### TASK DESCRIPTION
Retype the entries exactly; omit all pictures.

### DATA EXTRACT
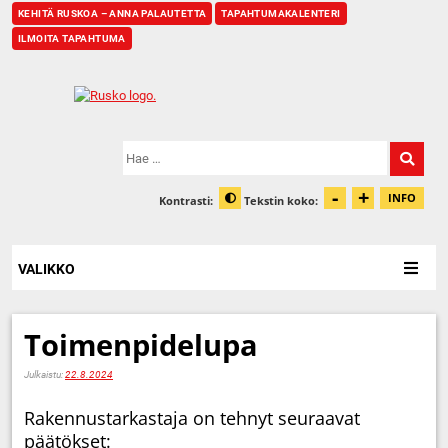
KEHITÄ RUSKOA – ANNA PALAUTETTA
TAPAHTUMAKALENTERI
ILMOITA TAPAHTUMA
Etusivu
Hae:
-
+
Pienennä t
Suurenn
INFO
Kontrasti:
Tekstin koko:
Tiet
Muuta kontrastia
VALIKKO
Toimenpidelupa
Julkaistu:
22.8.2024
Rakennustarkastaja on tehnyt seuraavat
päätökset:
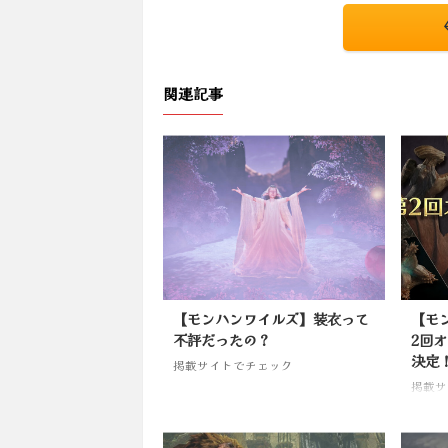
関連記事
【モンハンワイルズ】装衣って
【モ
不評だったの？
2回
決定
掲載サイトでチェック
掲載サ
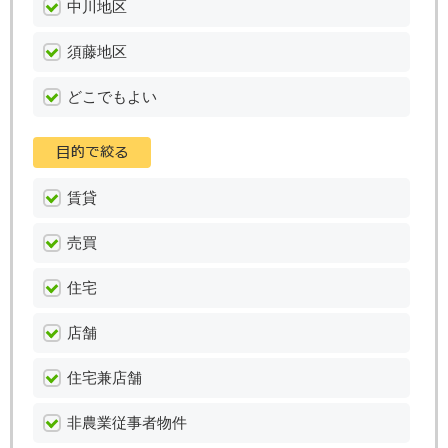
中川地区
須藤地区
どこでもよい
賃貸
売買
住宅
店舗
住宅兼店舗
非農業従事者物件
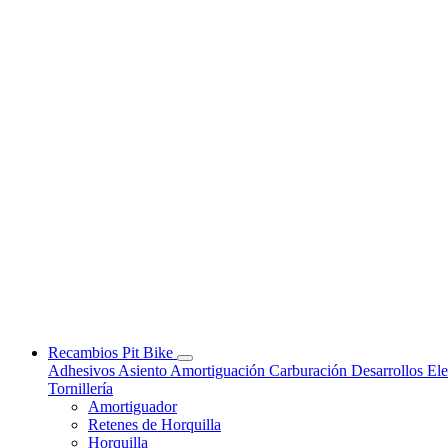
Recambios Pit Bike
Adhesivos
Asiento
Amortiguación
Carburación
Desarrollos
Ele
Tornillería
Amortiguador
Retenes de Horquilla
Horquilla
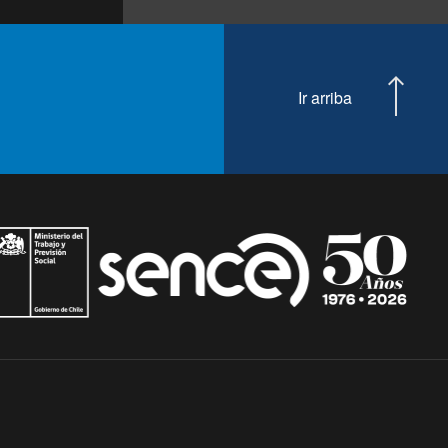
Ir arriba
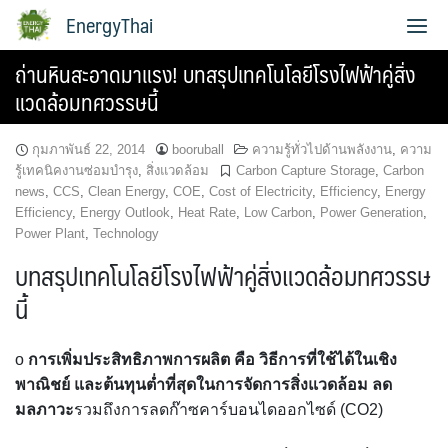
Skip
EnergyThai
to
content
ถ่านหินสะอาดมาแรง! บทสรุปเทคโนโลยีโรงไฟฟ้าคู่สิ่ง
เกี่ยวกับผู้เขียน
แวดล้อมทศวรรษนี้
กุมภาพันธ์ 22, 2014
booruball
ความรู้ทั่วไปด้านพลังงาน
,
ความ
รู้เทคนิคงานซ่อมบำรุง
,
สิ่งแวดล้อม
Carbon Capture Storage
,
Carbon
news
,
CCS
,
Clean Energy
,
COE
,
Cost of Electricity
,
Efficiency
,
Energy
Efficiency
,
Energy Outlook
,
Heat Rate
,
Low Carbon
,
Power Generation
,
Power Plant
,
Technology
บทสรุปเทคโนโลยีโรงไฟฟ้าคู่สิ่งแวดล้อมทศวรรษ
นี้
o
การเพิ่มประสิทธิภาพการผลิต คือ วิธีการที่ใช้ได้ในเชิง
พาณิชย์ และต้นทุนต่ำที่สุดในการจัดการสิ่งแวดล้อม ลด
มลภาวะ
รวมถึงการลดก๊าซคาร์บอนไดออกไซด์ (CO2)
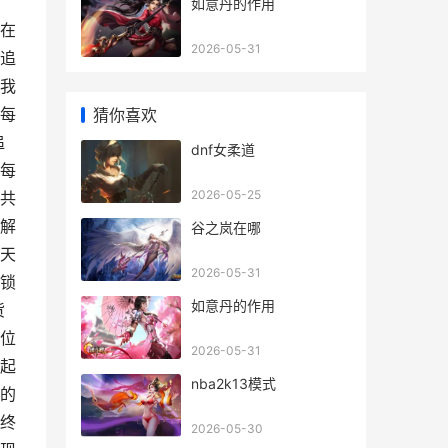
如意丹的作用
在
2026-05-31
追
我
每
猜你喜欢
追
dnf女柔道
每
2026-05-25
共
解
谷之岚在哪
天
2026-05-31
锁
如意丹的作用
货
位
2026-05-31
起
nba2k13模式
的
终
2026-05-30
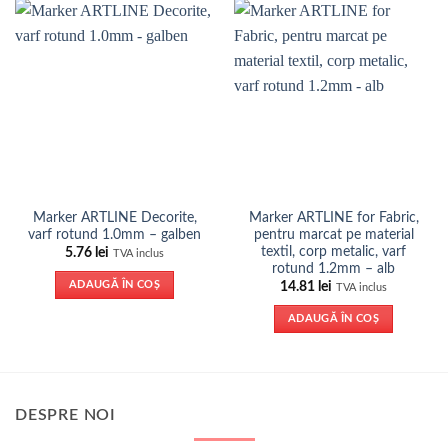
Marker ARTLINE Decorite,
Marker ARTLINE for Fabric,
varf rotund 1.0mm – galben
pentru marcat pe material
textil, corp metalic, varf
5.76
lei
TVA inclus
rotund 1.2mm – alb
ADAUGĂ ÎN COȘ
14.81
lei
TVA inclus
ADAUGĂ ÎN COȘ
DESPRE NOI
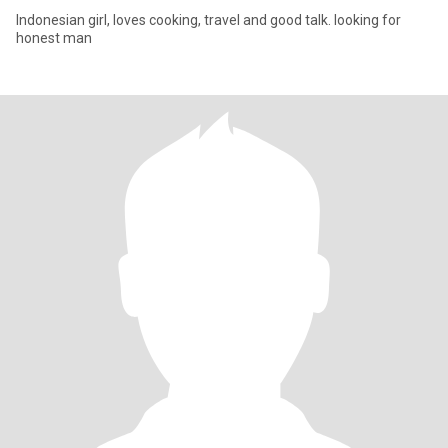
Indonesian girl, loves cooking, travel and good talk. looking for
honest man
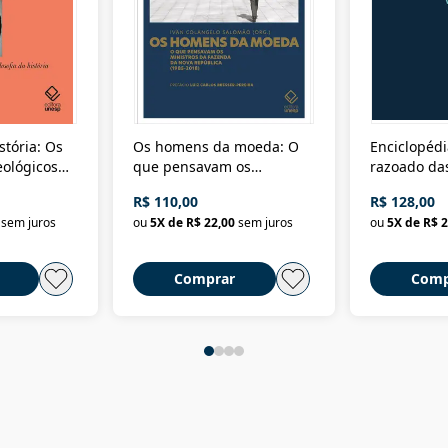
stória: Os
Os homens da moeda: O
Enciclopédi
eológicos
que pensavam os
razoado das
história
ministros da Fazenda da
artes e dos o
R$ 110,00
R$ 128,00
Nova República (1985-
Civilização 
sem juros
ou
5
X de
R$ 22,00
sem juros
ou
5
X de
R$ 2
2018)
Comprar
Comp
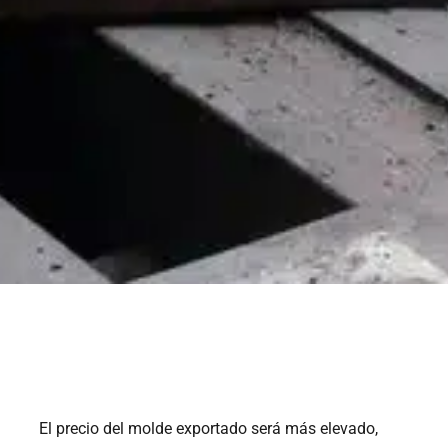
El precio del molde exportado será más elevado,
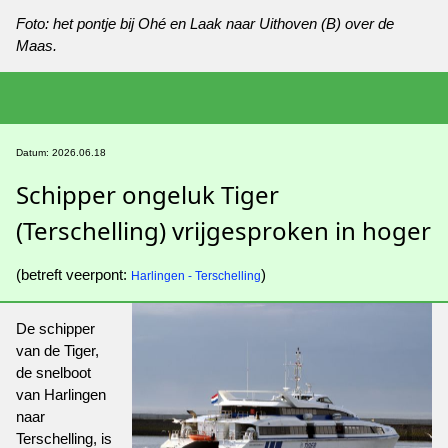
Foto: het pontje bij Ohé en Laak naar Uithoven (B) over de
Maas.
Datum: 2026.06.18
Schipper ongeluk Tiger
(Terschelling) vrijgesproken in hoger
(betreft veerpont:
)
Harlingen - Terschelling
De schipper
van de Tiger,
de snelboot
van Harlingen
naar
Terschelling, is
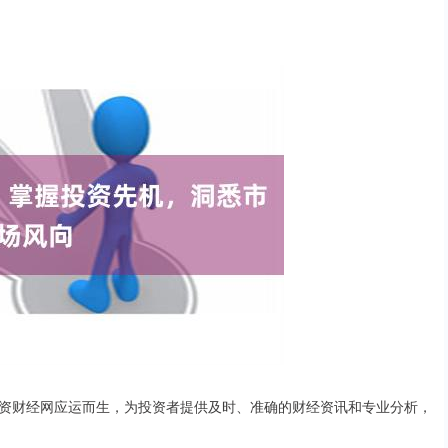
资财经网应运而生，为投资者提供及时、准确的财经资讯和专业分析，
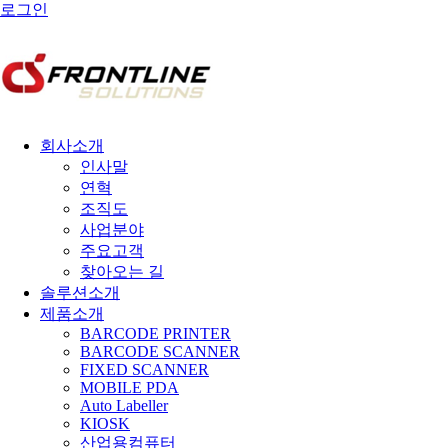
로그인
회사소개
인사말
연혁
조직도
사업분야
주요고객
찾아오는 길
솔루션소개
제품소개
BARCODE PRINTER
BARCODE SCANNER
FIXED SCANNER
MOBILE PDA
Auto Labeller
KIOSK
산업용컴퓨터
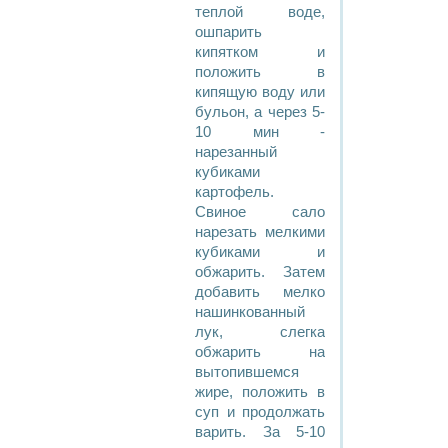
теплой воде,
ошпарить
кипятком и
положить в
кипящую воду или
бульон, а через 5-
10 мин -
нарезанный
кубиками
картофель.
Свиное сало
нарезать мелкими
кубиками и
обжарить. Затем
добавить мелко
нашинкованный
лук, слегка
обжарить на
вытопившемся
жире, положить в
суп и продолжать
варить. За 5-10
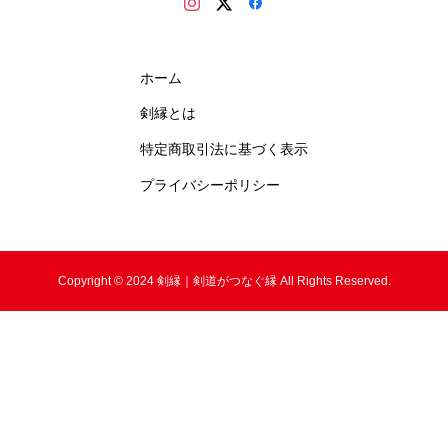
ホーム
剣縁とは
特定商取引法に基づく表示
プライバシーポリシー
Copyright © 2024 剣縁｜剣道がつなぐ縁 All Rights Reserved.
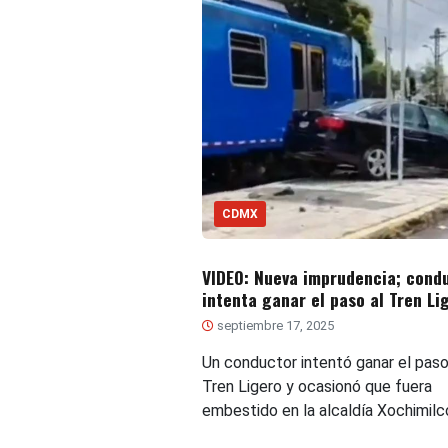
CDMX
VIDEO: Nueva imprudencia; cond
intenta ganar el paso al Tren Li
septiembre 17, 2025
Un conductor intentó ganar el paso
Tren Ligero y ocasionó que fuera
embestido en la alcaldía Xochimilc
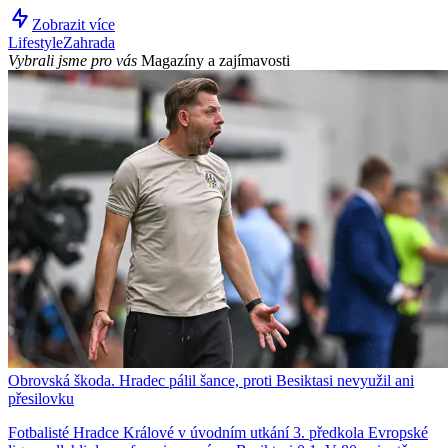
Zobrazit více
Lifestyle
Zahrada
Vybrali jsme pro vás
Magazíny a zajímavosti
Obrovská škoda. Hradec pálil šance, proti Besiktasi nevyužil ani
přesilovku
Fotbalisté Hradce Králové v úvodním utkání 3. předkola Evropské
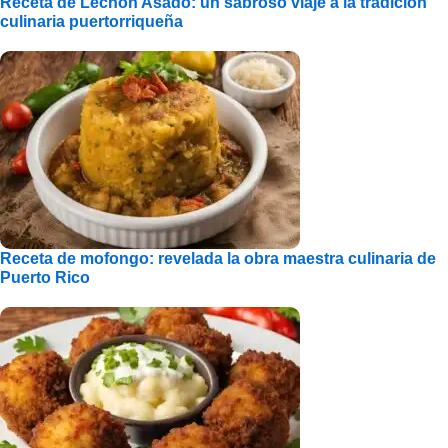
Receta de Lechón Asado: un sabroso viaje a la tradición
culinaria puertorriqueña
Receta de mofongo: revelada la obra maestra culinaria de
Puerto Rico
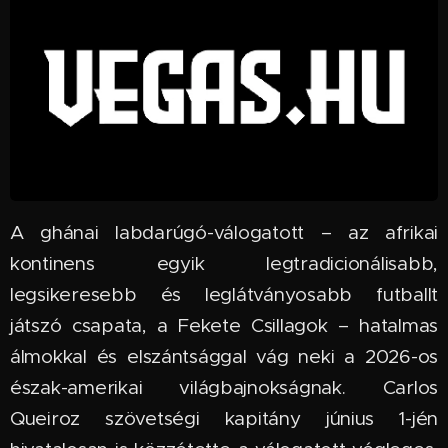
A ghánai labdarúgó-válogatott – az afrikai
kontinens egyik legtradicionálisabb,
legsikeresebb és leglátványosabb futballt
játszó csapata, a Fekete Csillagok – hatalmas
álmokkal és elszántsággal vág neki a 2026-os
észak-amerikai világbajnokságnak. Carlos
Queiroz szövetségi kapitány június 1-jén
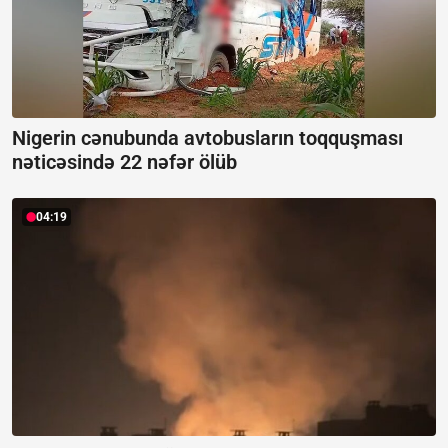
Nigerin cənubunda avtobusların toqquşması
nəticəsində 22 nəfər ölüb
04:19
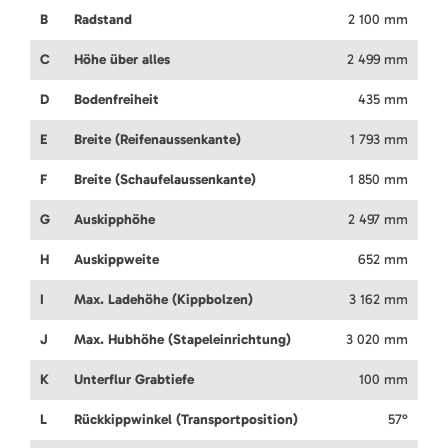
B
Radstand
2 100 mm
C
Höhe über alles
2 499 mm
D
Bodenfreiheit
435 mm
E
Breite (Reifenaussenkante)
1 793 mm
F
Breite (Schaufelaussenkante)
1 850 mm
G
Auskipphöhe
2 497 mm
H
Auskippweite
652 mm
I
Max. Ladehöhe (Kippbolzen)
3 162 mm
J
Max. Hubhöhe (Stapeleinrichtung)
3 020 mm
K
Unterflur Grabtiefe
100 mm
L
Rückkippwinkel (Transportposition)
57°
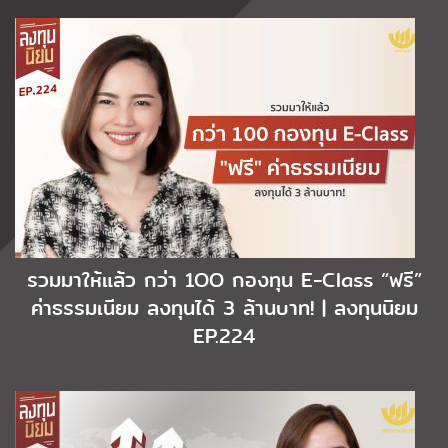
รวมมาให้แล้ว กว่า 1OO กองทุน E-Class “ฟรี”
ค่าธรรมเนียม ลงทุนได้ 3 ล้านบาท! | ลงทุนนิยม
EP.224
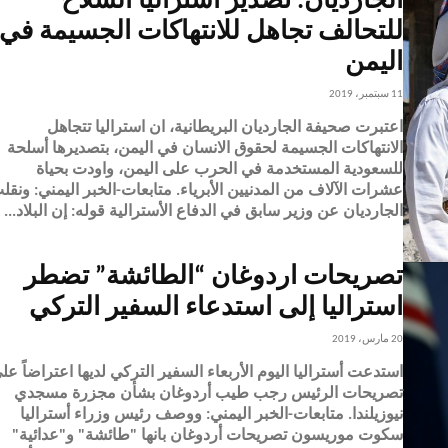
الجارديان: تصدير استراليا السلاح
للتحالف تجاهل للانتهاكات الجسيمة في
اليمن
11 سبتمبر، 2019
اعتبرت صحيفة الجارديان البريطانية، ان استراليا تتجاهل
الانتهاكات الجسيمة لحقوق الانسان في اليمن، بتصديرها أسلحة
للسعودية المستخدمة في الحرب على اليمن، واودت بحياة
عشرات الآلاف من المدنيين الأبرياء. متابعات-ال
الجارديان عن وزير سابق في الدفاع الأسترالية قوله: إن البلاد...
تصريحات اردوغان “الطائشة” تضطر
استراليا إلى استدعاء السفير التركي
20 مارس، 2019
استدعت أستراليا اليوم الأربعاء السفير التركي لديها اعتراضاً عل
تصريحات الرئيس رجب طيب أردوغان بشأن مجزرة مسجدي
نيوزيلندا. متابعات-الخبر اليمني: ووصف رئيس وزراء أستراليا
سكوت موريسون تصريحات أردوغان بانها "طائشة" و"عدائية"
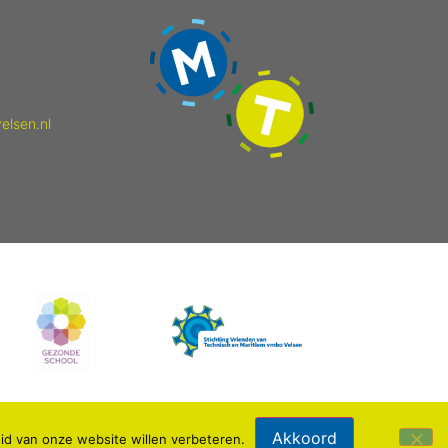
elsen.nl
Akkoord
id van onze website willen verbeteren.
Webdesign: IDV media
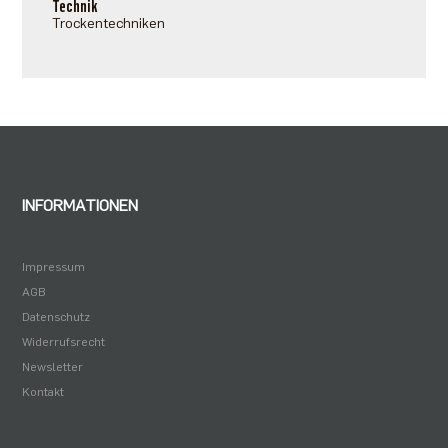
Technik
Trockentechniken
INFORMATIONEN
Impressum
AGB
Datenschutz
Widerrufsrecht
Newsletter
Kontakt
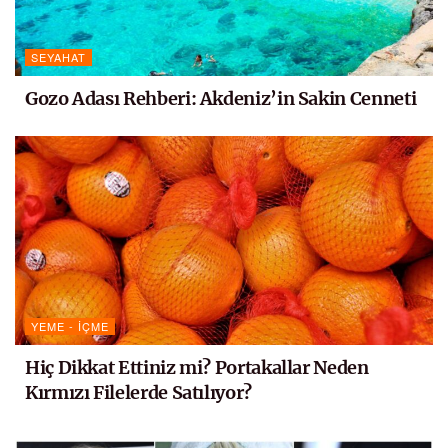
SEYAHAT
Gozo Adası Rehberi: Akdeniz’in Sakin Cenneti
YEME - İÇME
Hiç Dikkat Ettiniz mi? Portakallar Neden
Kırmızı Filelerde Satılıyor?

### EXERCISE RESPONSE
KEHITÄ RUSKOA – ANNA PALAUTETTA
TAPAHTUMAKALENTERI
ILMOITA TAPAHTUMA
Etusivu
Hae:
-
+
Pienennä t
Suurenn
INFO
Kontrasti:
Tekstin koko:
Tiet
Muuta kontrastia
VALIKKO
Toimenpidelupa
Julkaistu:
22.8.2024
Rakennustarkastaja on tehnyt seuraavat
päätökset:
関連記事
【モンハンワイルズ】装衣って
【モ
不評だったの？
2回
決定
掲載サイトでチェック
掲載サ
中川地区
須藤地区
どこでもよい
賃貸
売買
住宅
店舗
住宅兼店舗
非農業従事者物件
Recambios Pit Bike
Adhesivos
Asiento
Amortiguación
Carburación
Desarrollos
Ele
Tornillería
Amortiguador
Retenes de Horquilla
Horquilla
Ir arriba
Skip
EnergyThai
to
content
ถ่านหินสะอาดมาแรง! บทสรุปเทคโนโลยีโรงไฟฟ้าคู่สิ่ง
เกี่ยวกับผู้เขียน
แวดล้อมทศวรรษนี้
กุมภาพันธ์ 22, 2014
booruball
ความรู้ทั่วไปด้านพลังงาน
,
ความ
รู้เทคนิคงานซ่อมบำรุง
,
สิ่งแวดล้อม
Carbon Capture Storage
,
Carbon
news
,
CCS
,
Clean Energy
,
COE
,
Cost of Electricity
,
Efficiency
,
Energy
Efficiency
,
Energy Outlook
,
Heat Rate
,
Low Carbon
,
Power Generation
,
Power Plant
,
Technology
บทสรุปเทคโนโลยีโรงไฟฟ้าคู่สิ่งแวดล้อมทศวรรษ
นี้
o
การเพิ่มประสิทธิภาพการผลิต คือ วิธีการที่ใช้ได้ในเชิง
พาณิชย์ และต้นทุนต่ำที่สุดในการจัดการสิ่งแวดล้อม ลด
มลภาวะ
รวมถึงการลดก๊าซคาร์บอนไดออกไซด์ (CO2)
如意丹的作用
在
2026-05-31
追
我
每
猜你喜欢
追
dnf女柔道
每
2026-05-25
共
解
谷之岚在哪
天
2026-05-31
锁
如意丹的作用
货
位
2026-05-31
起
nba2k13模式
的
终
2026-05-30
Marker ARTLINE Decorite,
Marker ARTLINE for Fabric,
varf rotund 1.0mm – galben
pentru marcat pe material
textil, corp metalic, varf
5.76
lei
TVA inclus
rotund 1.2mm – alb
ADAUGĂ ÎN COȘ
14.81
lei
TVA inclus
ADAUGĂ ÎN COȘ
DESPRE NOI
Indonesian girl, loves cooking, travel and good talk. looking for
honest man
stória: Os
Os homens da moeda: O
Enciclopédi
eológicos
que pensavam os
razoado das
história
ministros da Fazenda da
artes e dos o
R$ 110,00
R$ 128,00
Nova República (1985-
Civilização 
sem juros
ou
5
X de
R$ 22,00
sem juros
ou
5
X de
R$ 2
2018)
Comprar
Comp
El precio del molde exportado será más elevado,
Foto: het pontje bij Ohé en Laak naar Uithoven (B) over de
Maas.
Datum: 2026.06.18
Schipper ongeluk Tiger
(Terschelling) vrijgesproken in hoger
(betreft veerpont:
)
Harlingen - Terschelling
De schipper
van de Tiger,
de snelboot
van Harlingen
naar
Terschelling, is
资财经网应运而生，为投资者提供及时、准确的财经资讯和专业分析，
로그인
회사소개
인사말
연혁
조직도
사업분야
주요고객
찾아오는 길
솔루션소개
제품소개
BARCODE PRINTER
BARCODE SCANNER
FIXED SCANNER
MOBILE PDA
Auto Labeller
KIOSK
산업용컴퓨터
теплой воде,
ошпарить
кипятком и
положить в
кипящую воду или
бульон, а через 5-
10 мин -
нарезанный
кубиками
картофель.
Свиное сало
нарезать мелкими
кубиками и
обжарить. Затем
добавить мелко
нашинкованный
лук, слегка
обжарить на
вытопившемся
жире, положить в
суп и продолжать
варить. За 5-10
ホーム
剣縁とは
特定商取引法に基づく表示
プライバシーポリシー
Copyright © 2024 剣縁｜剣道がつなぐ縁 All Rights Reserved.
CDMX
VIDEO: Nueva imprudencia; cond
intenta ganar el paso al Tren Li
septiembre 17, 2025
Un conductor intentó ganar el paso
Tren Ligero y ocasionó que fuera
embestido en la alcaldía Xochimilc
Zobrazit více
Lifestyle
Zahrada
Vybrali jsme pro vás
Magazíny a zajímavosti
Obrovská škoda. Hradec pálil šance, proti Besiktasi nevyužil ani
přesilovku
Fotbalisté Hradce Králové v úvodním utkání 3. předkola Evropské
Receta de Lechón Asado: un sabroso viaje a la tradición
culinaria puertorriqueña
Receta de mofongo: revelada la obra maestra culinaria de
Puerto Rico
A ghánai labdarúgó-válogatott – az afrikai
kontinens egyik legtradicionálisabb,
legsikeresebb és leglátványosabb futballt
játszó csapata, a Fekete Csillagok – hatalmas
álmokkal és elszántsággal vág neki a 2026-os
észak-amerikai világbajnokságnak. Carlos
Queiroz szövetségi kapitány június 1-jén
Nigerin cənubunda avtobusların toqquşması
nəticəsində 22 nəfər ölüb
04:19
B
Radstand
2 100 mm
C
Höhe über alles
2 499 mm
D
Bodenfreiheit
435 mm
E
Breite (Reifenaussenkante)
1 793 mm
F
Breite (Schaufelaussenkante)
1 850 mm
G
Auskipphöhe
2 497 mm
H
Auskippweite
652 mm
I
Max. Ladehöhe (Kippbolzen)
3 162 mm
J
Max. Hubhöhe (Stapeleinrichtung)
3 020 mm
K
Unterflur Grabtiefe
100 mm
L
Rückkippwinkel (Transportposition)
57°
รวมมาให้แล้ว กว่า 1OO กองทุน E-Class “ฟรี”
ค่าธรรมเนียม ลงทุนได้ 3 ล้านบาท! | ลงทุนนิยม
EP.224
الجارديان: تصدير استراليا السلاح
للتحالف تجاهل للانتهاكات الجسيمة في
اليمن
11 سبتمبر، 2019
اعتبرت صحيفة الجارديان البريطانية، ان استراليا تتجاهل
الانتهاكات الجسيمة لحقوق الانسان في اليمن، بتصديرها أسلحة
للسعودية المستخدمة في الحرب على اليمن، واودت بحياة
عشرات الآلاف من المدنيين الأبرياء. متابعات-ال
الجارديان عن وزير سابق في الدفاع الأسترالية قوله: إن البلاد...
تصريحات اردوغان “الطائشة” تضطر
استراليا إلى استدعاء السفير التركي
20 مارس، 2019
استدعت أستراليا اليوم الأربعاء السفير التركي لديها اعتراضاً عل
تصريحات الرئيس رجب طيب أردوغان بشأن مجزرة مسجدي
نيوزيلندا. متابعات-الخبر اليمني: ووصف رئيس وزراء أستراليا
سكوت موريسون تصريحات أردوغان بانها "طائشة" و"عدائية"
elsen.nl
Akkoord
id van onze website willen verbeteren.
Webdesign: IDV media
Technik
Trockentechniken
INFORMATIONEN
Impressum
AGB
Datenschutz
Widerrufsrecht
Newsletter
Kontakt
SEYAHAT
Gozo Adası Rehberi: Akdeniz’in Sakin Cenneti
YEME - İÇME
Hiç Dikkat Ettiniz mi? Portakallar Neden
Kırmızı Filelerde Satılıyor?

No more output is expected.